Work order:
Please return every line of the records below that holds the word "plant".

Material for this exercise:
━━━━━━

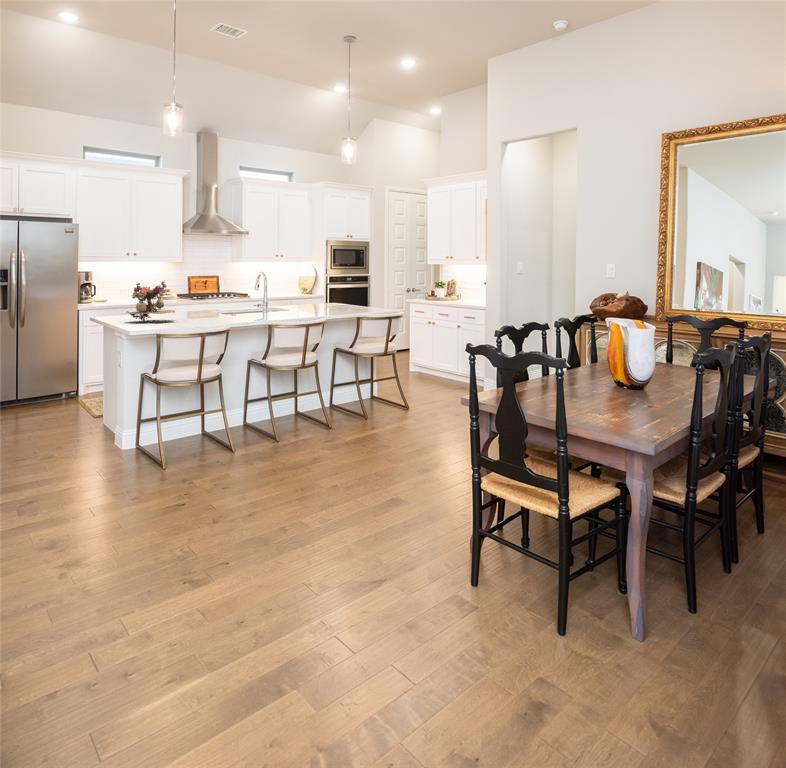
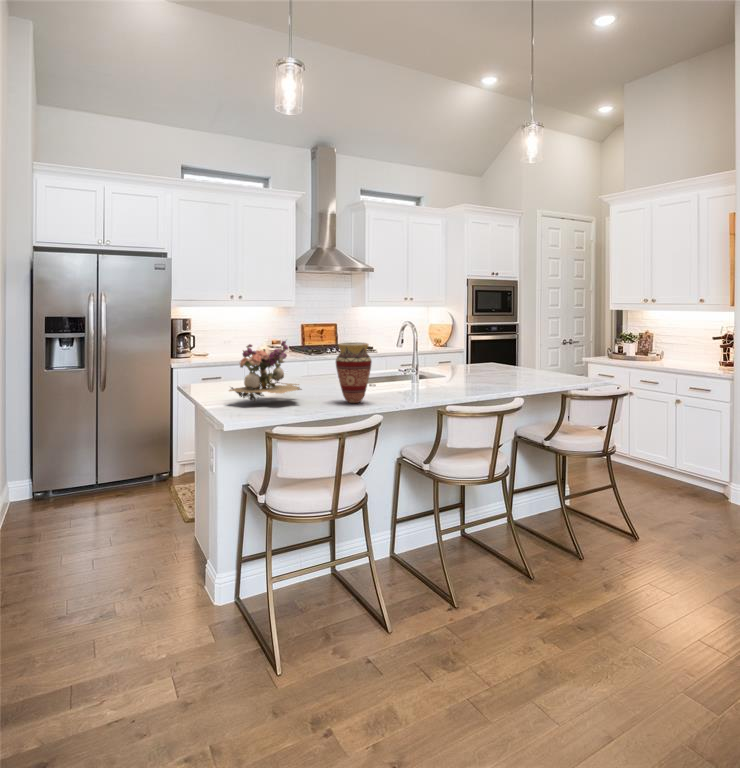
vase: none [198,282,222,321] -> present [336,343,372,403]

━━━━━━

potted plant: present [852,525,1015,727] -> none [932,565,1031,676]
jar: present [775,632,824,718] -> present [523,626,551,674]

━━━━━━

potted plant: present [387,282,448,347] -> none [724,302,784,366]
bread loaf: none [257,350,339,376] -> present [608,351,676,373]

━━━━━━

Your response:
potted plant: present [852,525,1015,727] -> none [932,565,1031,676]
potted plant: present [387,282,448,347] -> none [724,302,784,366]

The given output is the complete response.